Will Indonesia Survive?

Donald K Emmerson. Foreign Affairs. Volume 79, Issue 3. May/June 2000.

Anyone skimming recent Western reporting on Indonesia could be forgiven for assuming that the world’s fourth most populous country is on the verge of disintegration. The recent secession of East Timor is unlikely to cause a chain reaction, however. The geographic and cultural patchwork of Indonesia may shrink, but it is not about to unravel.

A vast archipelago through whose waterways pass two-fifths of world shipping, Indonesia has recently undergone a series of political reforms that could eventually lead it to become that rare thing, an Islamic democracy Its size, location, and natural resources make it a potentially formidable obstacle to any Chinese attempt to gain hegemony over Southeast Asia. The scale and diversity of the Indonesian economy enhance its importance for the larger region and make urgent its resurrection from the Asian financial crisis. Whether Indonesia will survive in something resembling its present form is thus a topic of concern well beyond the South Pacific.
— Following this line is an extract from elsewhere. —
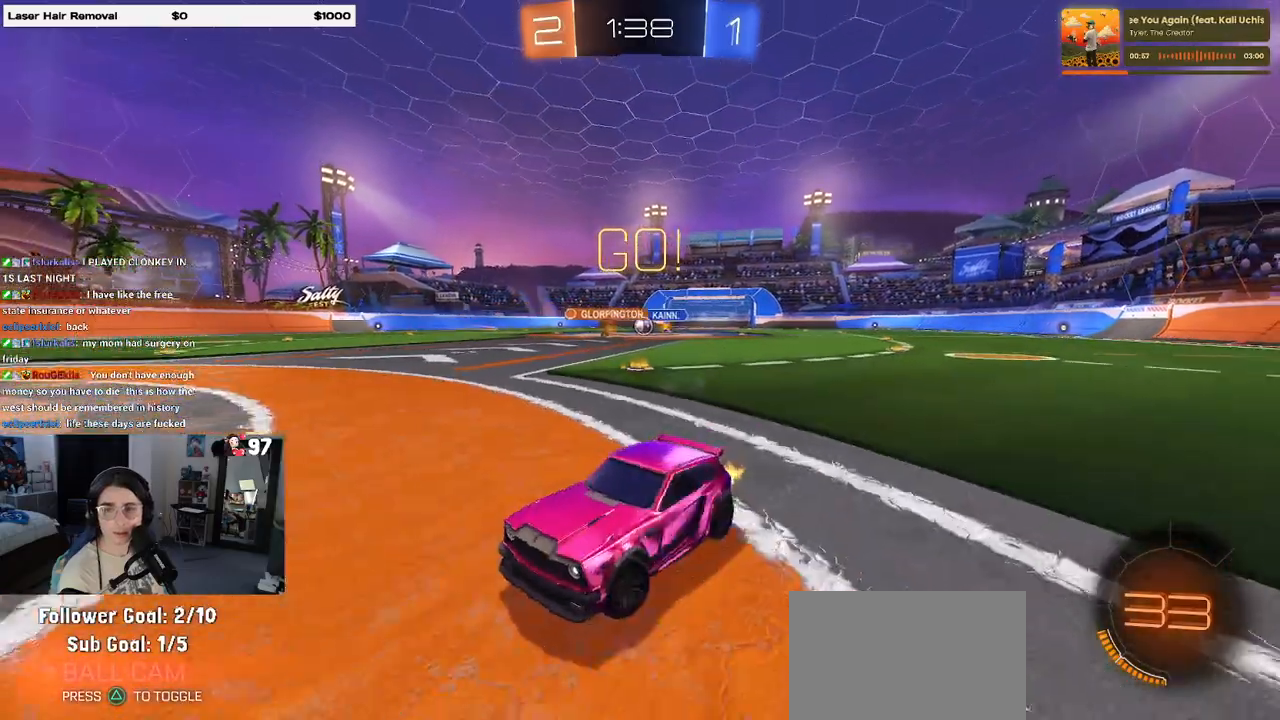
{"buttons": ["R2"], "left_stick": "right", "right_stick": "center", "events": [[100, "SQUARE", "up"]]}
Since its economy began to fail in 1997, Indonesia has witnessed several thousand deaths from political violence. This number will mount as unrest continues. But although the toll is tragic, it is not enough to destabilize a country of some 216 million people. And although separatist movements have gained ground in several outlying provinces, they do not yet command enough resources or support to impose their will on the government. The country’s periphery is restive, but the provinces remain Jakarta’s to lose.
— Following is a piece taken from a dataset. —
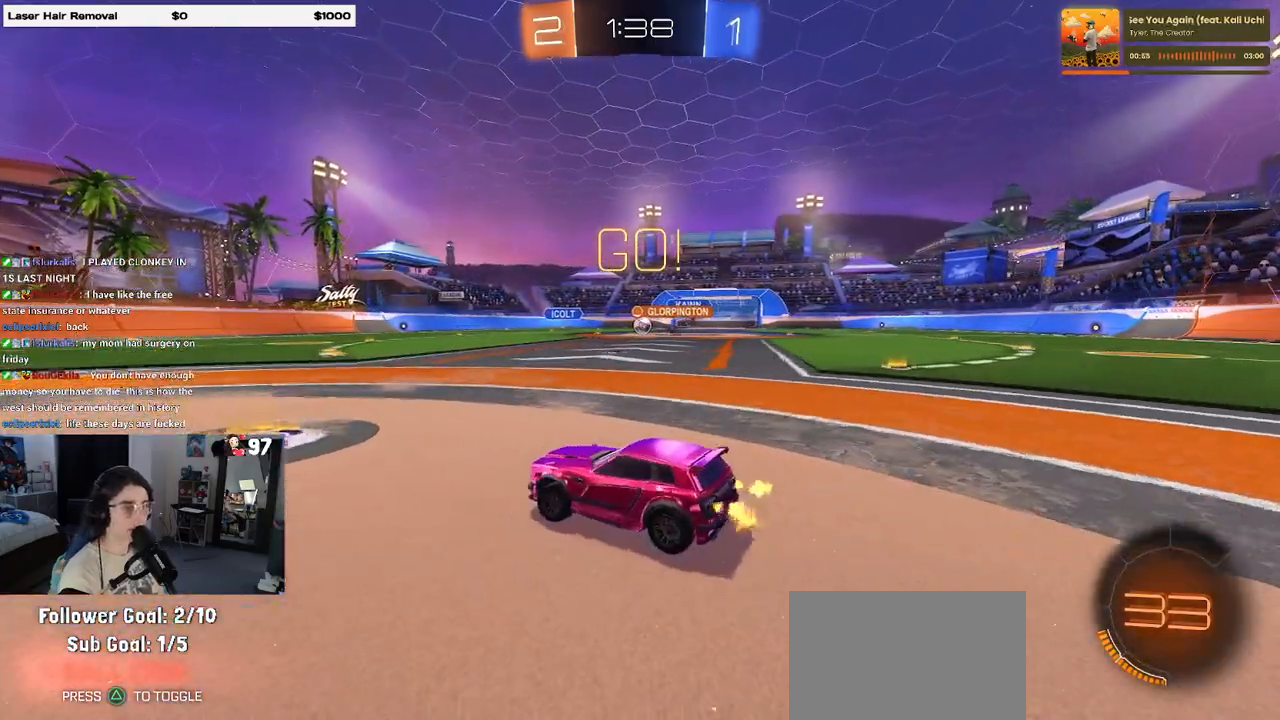
{"buttons": ["R1", "R2"], "left_stick": "center", "right_stick": "center", "events": [[83, "left_stick", "center"], [133, "left_stick", "right"], [450, "R1", "down"], [500, "left_stick", "center"]]}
The Year of Living Dangerously

Many observers who forecast Indonesia’s disintegration see East Timor as both omen and model. Indonesia’s 1975-76 invasion and annexation of the eastern half of the island of Timor was finally reversed in 1999. The East Timorese voted overwhelmingly for separation from Indonesia in U.N.-supervised balloting last August, and Jakarta ratified the divorce the following month. The U.N. Transitional Authority in East Timor (UNTAET) has been charged with preparing the territory for independence.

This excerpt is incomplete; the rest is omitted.